Rendered page images
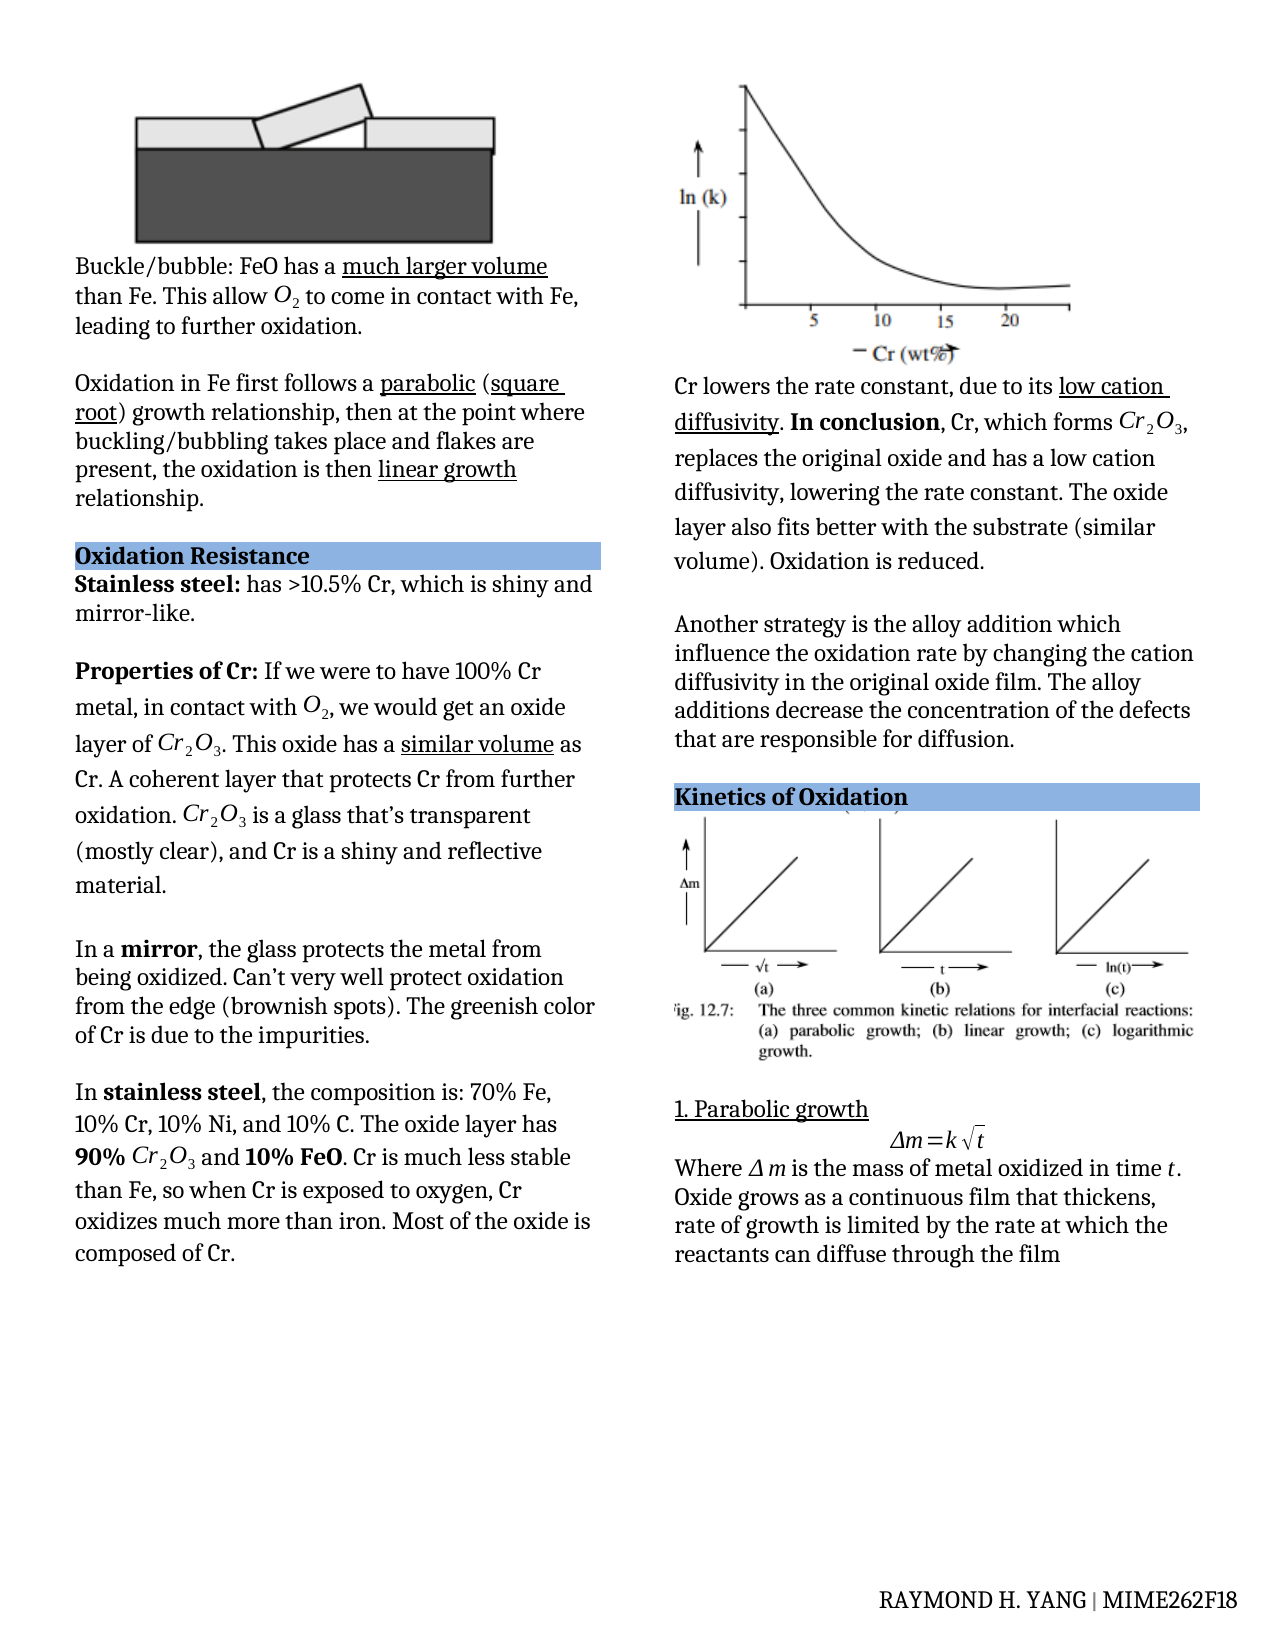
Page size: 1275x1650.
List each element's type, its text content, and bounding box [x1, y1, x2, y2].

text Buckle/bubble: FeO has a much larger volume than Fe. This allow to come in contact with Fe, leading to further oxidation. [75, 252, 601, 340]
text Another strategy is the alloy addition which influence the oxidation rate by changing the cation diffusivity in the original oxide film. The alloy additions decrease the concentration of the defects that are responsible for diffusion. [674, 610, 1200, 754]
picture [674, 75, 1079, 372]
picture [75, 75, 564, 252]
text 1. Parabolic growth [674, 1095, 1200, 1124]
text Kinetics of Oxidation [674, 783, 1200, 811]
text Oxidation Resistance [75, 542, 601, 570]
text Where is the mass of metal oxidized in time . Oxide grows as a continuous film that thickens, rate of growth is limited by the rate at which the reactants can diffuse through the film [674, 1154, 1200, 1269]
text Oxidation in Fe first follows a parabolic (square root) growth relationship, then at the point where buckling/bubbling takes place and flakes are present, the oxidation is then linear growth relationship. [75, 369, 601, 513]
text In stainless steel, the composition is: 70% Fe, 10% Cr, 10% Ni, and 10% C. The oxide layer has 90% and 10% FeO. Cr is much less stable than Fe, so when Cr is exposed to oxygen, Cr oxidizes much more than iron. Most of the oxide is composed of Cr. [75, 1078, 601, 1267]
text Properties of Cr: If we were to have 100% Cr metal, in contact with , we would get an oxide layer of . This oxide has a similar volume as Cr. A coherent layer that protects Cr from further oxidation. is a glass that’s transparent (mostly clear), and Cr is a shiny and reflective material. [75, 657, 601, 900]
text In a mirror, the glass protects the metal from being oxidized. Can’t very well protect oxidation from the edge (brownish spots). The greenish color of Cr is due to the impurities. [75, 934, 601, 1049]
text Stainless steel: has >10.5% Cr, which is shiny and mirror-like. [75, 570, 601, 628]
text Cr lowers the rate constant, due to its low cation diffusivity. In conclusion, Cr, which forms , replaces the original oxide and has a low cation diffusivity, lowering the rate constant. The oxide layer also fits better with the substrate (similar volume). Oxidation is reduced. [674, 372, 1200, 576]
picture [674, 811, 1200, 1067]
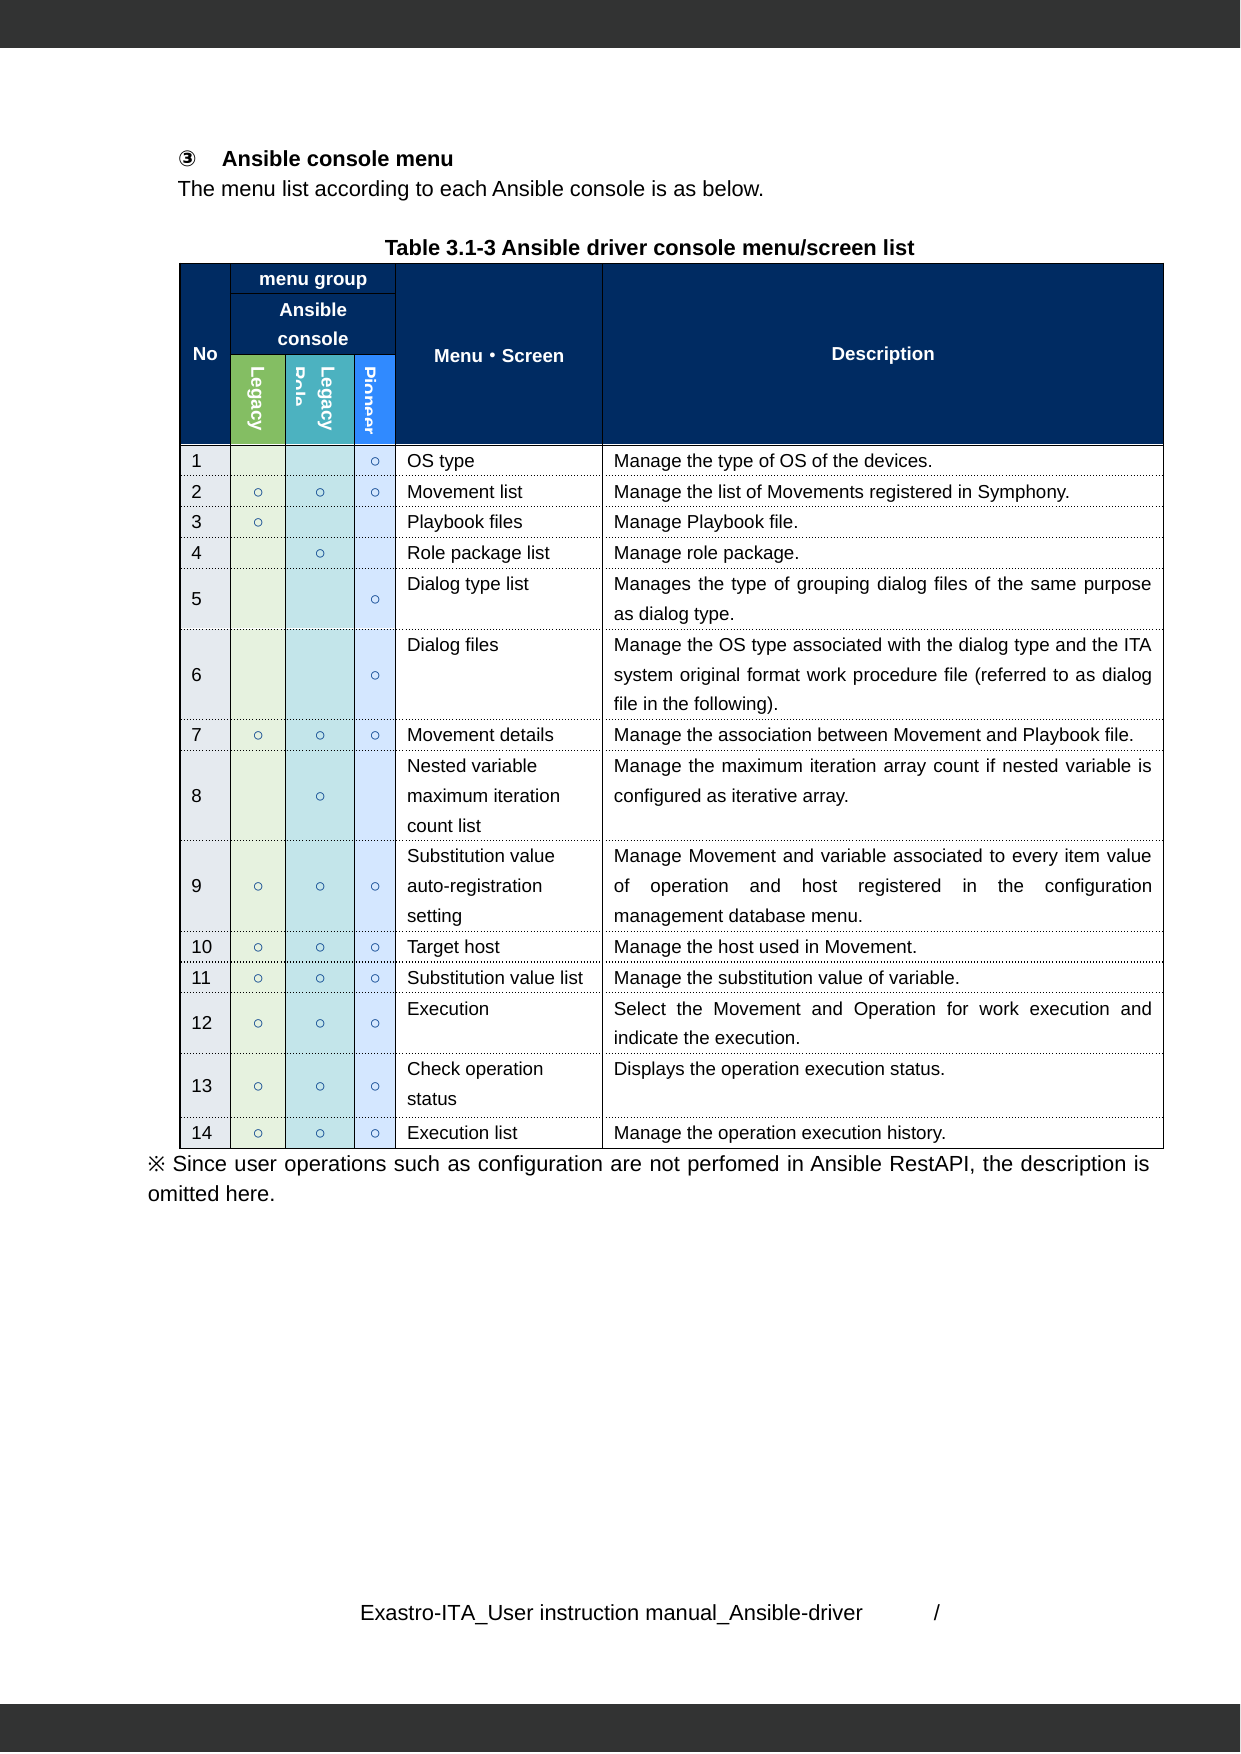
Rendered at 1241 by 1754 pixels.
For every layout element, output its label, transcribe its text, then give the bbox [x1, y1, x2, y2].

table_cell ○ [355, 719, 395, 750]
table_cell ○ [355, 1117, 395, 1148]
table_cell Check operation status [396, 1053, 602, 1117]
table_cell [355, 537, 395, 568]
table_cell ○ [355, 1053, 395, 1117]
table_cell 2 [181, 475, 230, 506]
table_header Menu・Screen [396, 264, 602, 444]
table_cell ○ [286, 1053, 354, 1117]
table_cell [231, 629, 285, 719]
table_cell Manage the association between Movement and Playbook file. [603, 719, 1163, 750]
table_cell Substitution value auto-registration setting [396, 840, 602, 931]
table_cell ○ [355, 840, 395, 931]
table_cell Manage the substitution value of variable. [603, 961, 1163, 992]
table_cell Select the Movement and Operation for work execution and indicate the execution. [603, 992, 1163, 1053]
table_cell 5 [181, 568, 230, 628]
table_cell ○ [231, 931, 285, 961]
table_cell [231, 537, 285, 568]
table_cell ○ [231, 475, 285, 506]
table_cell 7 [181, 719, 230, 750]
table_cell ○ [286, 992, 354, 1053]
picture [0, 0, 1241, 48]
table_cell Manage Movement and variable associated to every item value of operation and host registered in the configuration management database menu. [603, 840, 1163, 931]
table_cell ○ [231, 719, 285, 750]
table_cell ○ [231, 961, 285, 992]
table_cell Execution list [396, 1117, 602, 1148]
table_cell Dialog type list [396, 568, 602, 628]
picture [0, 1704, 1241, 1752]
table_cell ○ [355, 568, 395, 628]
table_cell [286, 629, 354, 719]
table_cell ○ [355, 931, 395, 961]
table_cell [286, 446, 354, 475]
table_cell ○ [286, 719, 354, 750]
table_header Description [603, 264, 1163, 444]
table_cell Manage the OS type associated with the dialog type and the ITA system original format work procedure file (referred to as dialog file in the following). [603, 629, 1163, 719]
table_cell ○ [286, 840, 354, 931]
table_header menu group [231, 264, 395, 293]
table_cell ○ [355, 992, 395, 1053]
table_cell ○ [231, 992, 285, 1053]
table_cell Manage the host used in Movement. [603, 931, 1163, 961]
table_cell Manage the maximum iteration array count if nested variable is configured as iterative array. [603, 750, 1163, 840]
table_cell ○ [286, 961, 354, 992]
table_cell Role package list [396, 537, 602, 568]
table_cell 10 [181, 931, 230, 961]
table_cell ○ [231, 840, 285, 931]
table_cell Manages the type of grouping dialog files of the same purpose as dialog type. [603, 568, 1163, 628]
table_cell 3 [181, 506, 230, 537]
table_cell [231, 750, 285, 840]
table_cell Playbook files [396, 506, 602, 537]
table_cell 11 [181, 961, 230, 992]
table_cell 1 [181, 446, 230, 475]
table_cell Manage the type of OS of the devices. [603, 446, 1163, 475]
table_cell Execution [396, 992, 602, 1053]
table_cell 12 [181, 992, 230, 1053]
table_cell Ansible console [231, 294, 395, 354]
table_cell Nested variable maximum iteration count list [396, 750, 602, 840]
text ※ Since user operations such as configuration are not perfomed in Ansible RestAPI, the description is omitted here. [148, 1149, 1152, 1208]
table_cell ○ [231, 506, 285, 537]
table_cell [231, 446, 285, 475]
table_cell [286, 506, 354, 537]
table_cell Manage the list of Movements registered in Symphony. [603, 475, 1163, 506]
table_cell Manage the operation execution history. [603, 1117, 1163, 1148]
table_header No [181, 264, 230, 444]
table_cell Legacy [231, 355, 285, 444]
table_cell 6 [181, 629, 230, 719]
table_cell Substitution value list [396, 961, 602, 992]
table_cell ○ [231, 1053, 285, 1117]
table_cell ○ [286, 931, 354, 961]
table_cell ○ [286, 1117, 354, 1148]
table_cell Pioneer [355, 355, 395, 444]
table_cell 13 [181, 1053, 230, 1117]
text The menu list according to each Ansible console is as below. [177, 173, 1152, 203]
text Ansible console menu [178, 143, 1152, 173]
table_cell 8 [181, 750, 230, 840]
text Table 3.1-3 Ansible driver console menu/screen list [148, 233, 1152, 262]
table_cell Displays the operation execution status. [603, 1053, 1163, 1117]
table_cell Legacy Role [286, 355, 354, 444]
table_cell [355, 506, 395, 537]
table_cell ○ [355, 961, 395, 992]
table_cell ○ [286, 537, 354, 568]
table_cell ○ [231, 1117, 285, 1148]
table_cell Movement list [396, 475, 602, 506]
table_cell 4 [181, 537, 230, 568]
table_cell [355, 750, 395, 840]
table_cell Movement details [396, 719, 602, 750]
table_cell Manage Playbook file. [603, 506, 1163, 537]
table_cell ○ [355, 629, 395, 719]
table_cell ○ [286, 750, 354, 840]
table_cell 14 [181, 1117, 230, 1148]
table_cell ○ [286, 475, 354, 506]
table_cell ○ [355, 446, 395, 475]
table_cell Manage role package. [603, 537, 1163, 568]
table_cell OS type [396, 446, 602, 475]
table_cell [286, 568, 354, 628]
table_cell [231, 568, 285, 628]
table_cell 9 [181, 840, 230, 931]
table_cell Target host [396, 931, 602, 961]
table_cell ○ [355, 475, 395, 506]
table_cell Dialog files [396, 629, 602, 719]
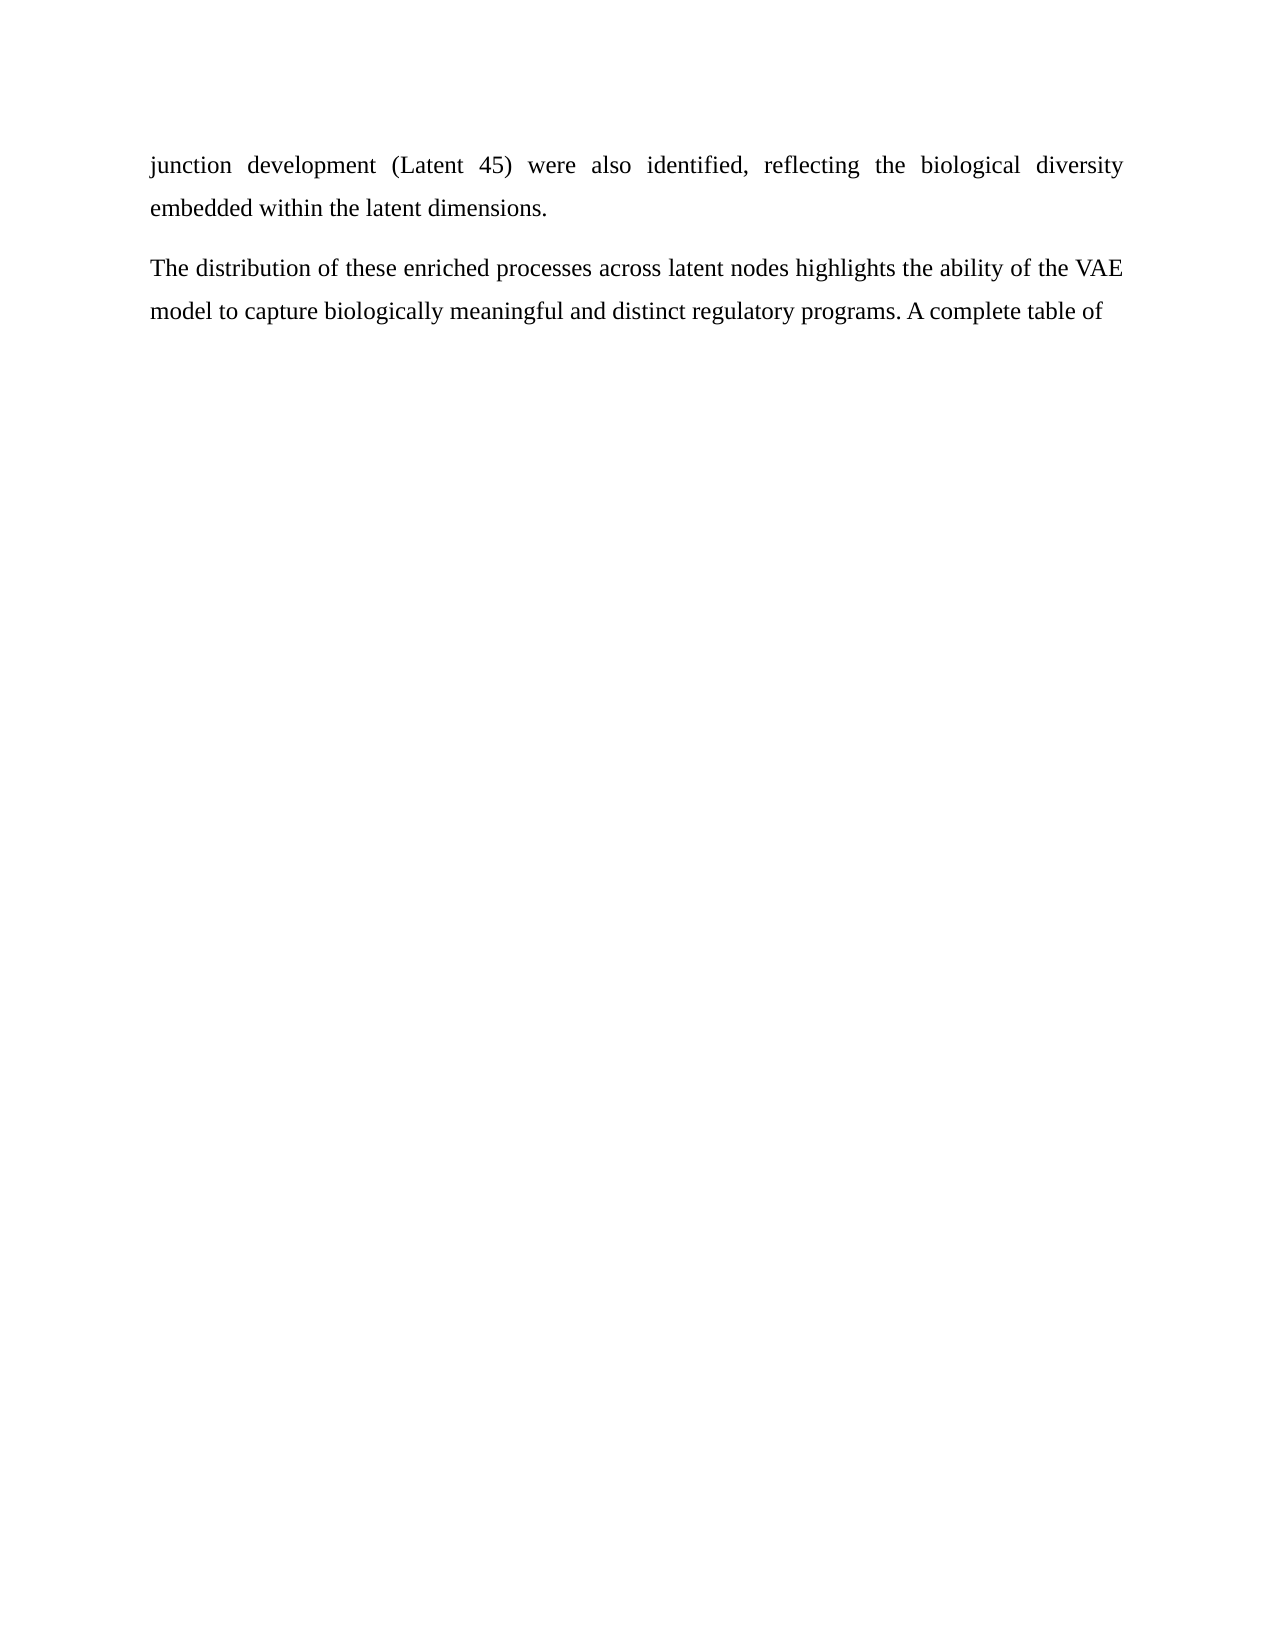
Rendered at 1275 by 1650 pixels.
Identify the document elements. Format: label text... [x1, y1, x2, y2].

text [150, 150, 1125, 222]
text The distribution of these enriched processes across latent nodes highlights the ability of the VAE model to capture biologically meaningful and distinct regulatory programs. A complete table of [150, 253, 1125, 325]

ASSIGNMENT. Extract every line from the records above that contains the word "picture".

OUTPUT FOR THIS EXERCISE.
picture [674, 75, 1079, 372]
picture [75, 75, 564, 252]
picture [674, 811, 1200, 1067]
picture [0, 0, 1241, 48]
picture [0, 1704, 1241, 1752]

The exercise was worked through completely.